Ben Lovatt’s home is bursting with life and death. There is Merlin, the free-roaming yellow canary, perched on top of the tortoise tank, moving his little feet back and forth. Near the window, a relaxed iguana closes her eyes in apparent glee as Lovatt pats her leathery exterior. In the back of the room, things get a little more historical. These animals aren’t animated at all — they are skulls.
For the last four months, the 25-year-old animal lover has been selling skullsof deceased creatures from his home near Victoria Park Ave. He says the skulls are sustainably and legally sourced, with proper paperwork, from all over the world and Canada.
Lovatt is an entrepreneur of the natural order. He started a captive-bred animal network eight years ago because he believes it’s a better alternative to plucking a wild lizard from a jungle. A few years ago, he started selling fossils — everything from prehistoric dinosaur turd to a 465 million-year-old crustacean. He eventually acquired a 15,000-year-old bison skull.
“I had people saying, ‘What If I wanted a modern bison skull?’”
Lovatt didn’t know how to answer the question. He had “major qualms” about the world of skulls. He didn’t want to be involved in something that would harm animals. But through his connections in the fossil world, he was assured he had met “the right people to take it a step further.”
So began Lovatt’s transition into more contemporary remains, and a life where it’s not unusual to pop into the Shoppers Drug Mart to pick up a polar bear skull at the postal counter. He set up a website and a Craigslist ad: “I have a wide range of strange artifacts available this holiday season! From woolly mammoth fossils, to amethyst crystals, to animal skulls from around the world.”
The coyote skull is your entry-level osteological ornamentation, sourced from the Arctic, costing about $ 50. He also has monkey, polar bear and an articulated raccoon a local artist reassembled from roadkill.

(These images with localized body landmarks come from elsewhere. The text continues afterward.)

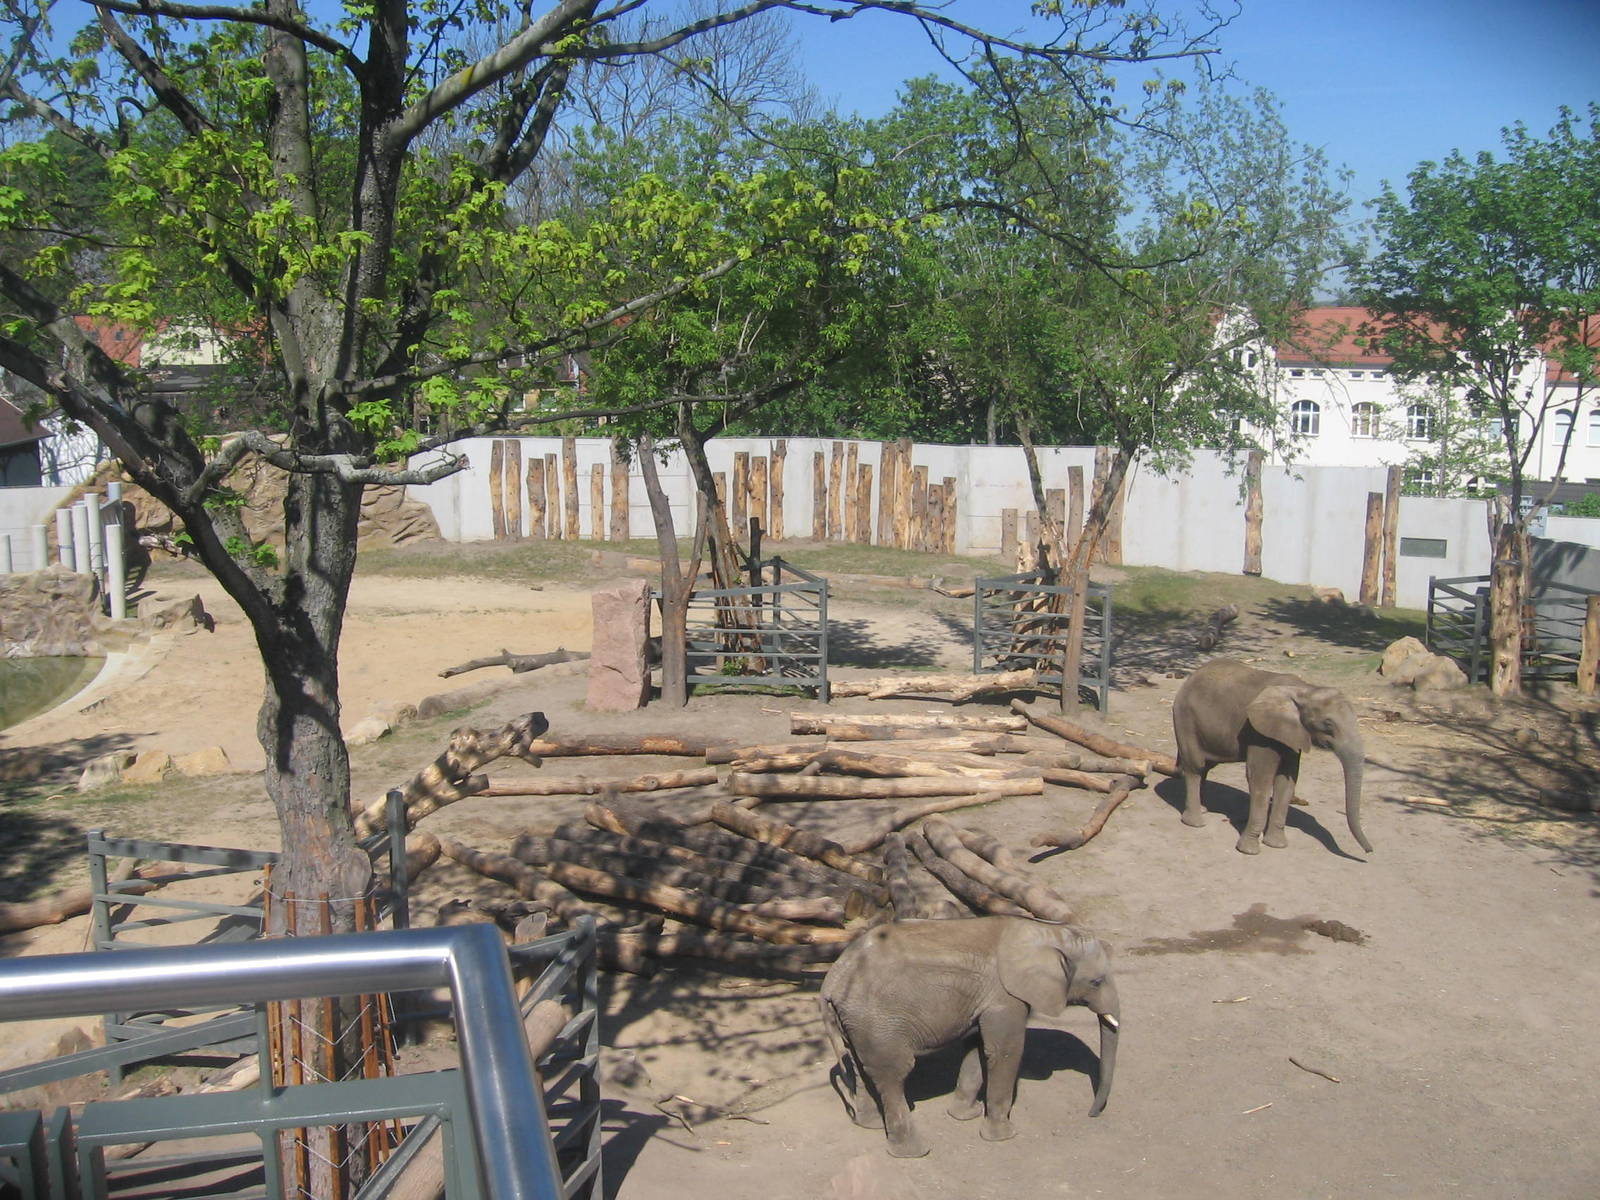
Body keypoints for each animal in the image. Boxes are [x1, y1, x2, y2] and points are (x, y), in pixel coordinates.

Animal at [818, 916, 1120, 1158]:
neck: (1046, 931)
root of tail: (831, 981)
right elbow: (1005, 1052)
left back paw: (869, 1124)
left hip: (855, 1022)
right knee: (893, 1074)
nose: (1092, 1113)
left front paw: (965, 1116)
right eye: (1096, 982)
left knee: (859, 1065)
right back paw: (914, 1152)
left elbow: (977, 1046)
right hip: (877, 1021)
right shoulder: (1006, 997)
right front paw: (1003, 1136)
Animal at [1171, 657, 1372, 856]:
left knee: (1205, 767)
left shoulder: (1290, 735)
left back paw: (1203, 809)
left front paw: (1277, 845)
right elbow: (1260, 778)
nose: (1369, 851)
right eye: (1328, 724)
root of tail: (1189, 678)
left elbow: (1287, 779)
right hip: (1185, 719)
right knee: (1195, 766)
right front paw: (1249, 850)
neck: (1305, 689)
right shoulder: (1259, 732)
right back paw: (1195, 822)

“Our main concern is that the purchase of a preserved skull might benefit businesses or individuals who kill animals needlessly, say for ‘trophies,’ as they inflict needless and gratuitous suffering on animals,” a spokesperson wrote in an email. “Would-be collectors might wish to consider whether displaying the skull of a dead animal in their home might be viewed as insensitive to the animal or to their guests who care about animals and might wish not to be seen as having a morbid interest in animals who were gunned down.”

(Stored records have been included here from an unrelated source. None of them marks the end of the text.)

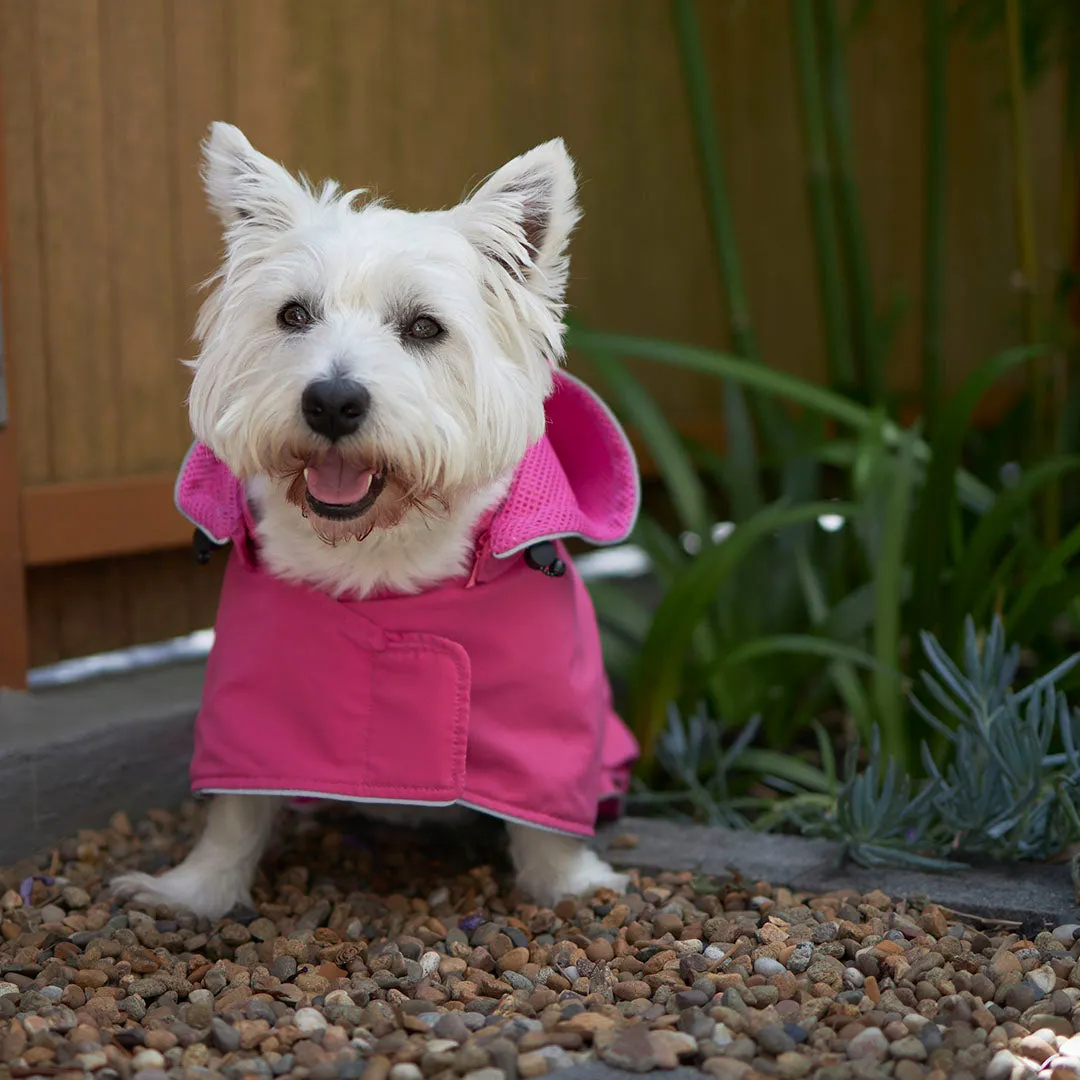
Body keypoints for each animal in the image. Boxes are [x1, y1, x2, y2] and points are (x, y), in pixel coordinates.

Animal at [113, 126, 635, 920]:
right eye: (293, 314)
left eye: (423, 326)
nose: (331, 401)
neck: (377, 557)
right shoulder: (250, 686)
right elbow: (237, 801)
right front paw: (192, 891)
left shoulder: (547, 707)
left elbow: (544, 801)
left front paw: (573, 884)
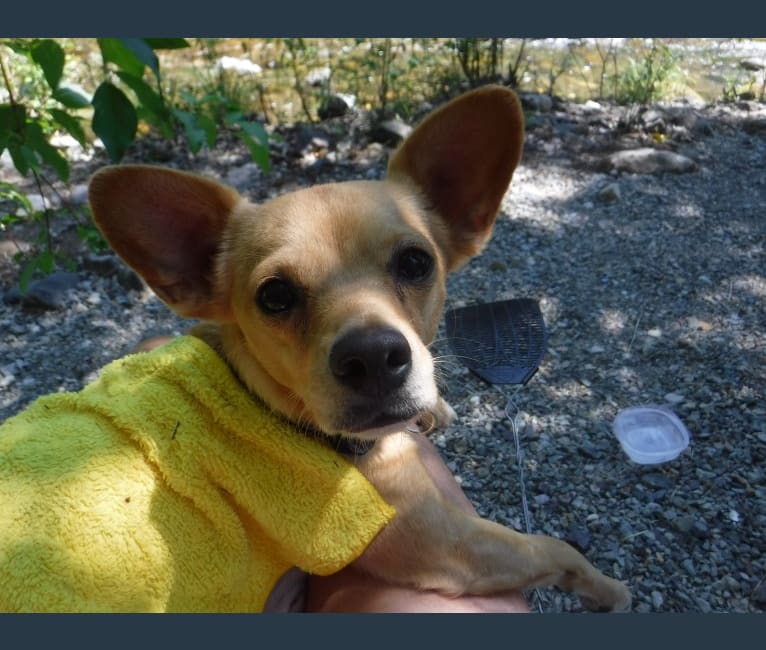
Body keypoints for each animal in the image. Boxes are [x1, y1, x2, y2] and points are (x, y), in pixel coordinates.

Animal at [0, 86, 632, 608]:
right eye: (274, 296)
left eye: (416, 263)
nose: (373, 357)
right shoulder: (452, 543)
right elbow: (553, 548)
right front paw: (609, 590)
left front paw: (436, 407)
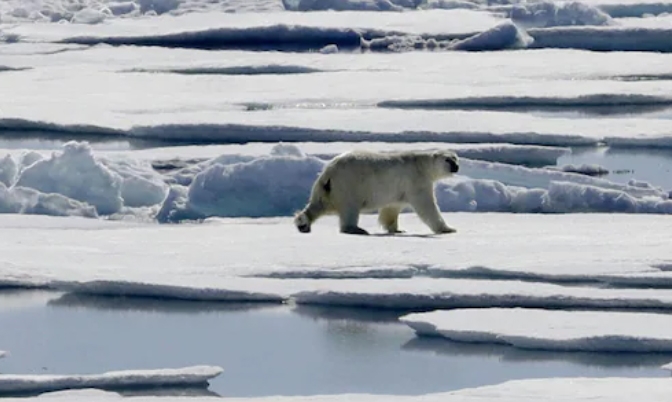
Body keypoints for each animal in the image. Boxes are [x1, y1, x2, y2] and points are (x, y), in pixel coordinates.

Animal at [296, 149, 460, 234]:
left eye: (455, 158)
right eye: (448, 160)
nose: (457, 167)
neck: (421, 164)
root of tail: (329, 172)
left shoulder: (399, 189)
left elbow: (392, 208)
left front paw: (396, 229)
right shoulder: (416, 181)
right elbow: (427, 206)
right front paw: (448, 229)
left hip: (325, 188)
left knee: (318, 204)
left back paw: (303, 224)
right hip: (349, 185)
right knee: (349, 208)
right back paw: (356, 229)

Lovatt says he has a handful of trusted suppliers in Canada’s north, Africa, and in captive breeding programs — many of whom are affiliated with large museums. The animals have been hunted for meat by indigenous tribes, found dead, or, in the case of captive breeding programs, have died of natural causes. He never makes specific requests or commissions the hunting of an animal.
“We try to make the most out of any organism,” he says. “In Canada we slaughter millions of cattle — if I were to have the (skulls) cleaned and sold, what would be wrong with that, as opposed to letting them rot?”
Lovatt sees the skulls as a guerrilla education tool. The goal is to have respect for the creature, “not to set up a freak show in your living room,” he says.
Matthew Brower, a lecturer at the University of Toronto who researches animal studies and curation, says there is a zoological history of collecting skulls, in addition to private collections. He noted the skulls can serve as a reminder of the fleetingness of life.
“And some people are just morbid,” he added.
Brower says skull collecting differs from trophy animal collecting, which demonstrates prowess.
The main issue, of course, is sourcing.
“There are always people who are going to be concerned about any animal representation that involves the death of the animal, and if there’s a market for this, even if he tries to ethically source it, someone will always try to, perhaps, be less ethical,” he said.
The trade of animal specimens is strictly regulated. Canada is a party to the Convention on International Trade in Endangered Species of Wild Fauna and Flora (CITES), “an international agreement between governments with the aim to ensure that international trade in specimens of wild animals and plants does not threaten their survival in the wild.” Environment Canada, by way of the Canadian Wildlife Service, enforces the convention in Canada. (Other government departments are also involved, depending on the species.)
The most endangered animals, such as the Iberian lynx, Asiatic black bear and lion-tailed macaque, fall under Appendix I. They’re allowed to cross borders only under stringent conditions and permits from countries of import and export. They are not allowed to be sold.
Canada also has the Wild Animal and Plant Protection and Regulation of International and Interprovincial Trade Act. The act forbids import, export and interprovincial transport of certain animals, including those on the CITES list, without proper permits.
Lovatt says his suppliers handle the necessary permits from local governments as well as Canadian officials.
“Assuming everything goes well, it still takes a couple months to get things through,” he notes. And then the skulls find a temporary home in a house near the Danforth, a long way from the jungles and arctic landscapes of their lives.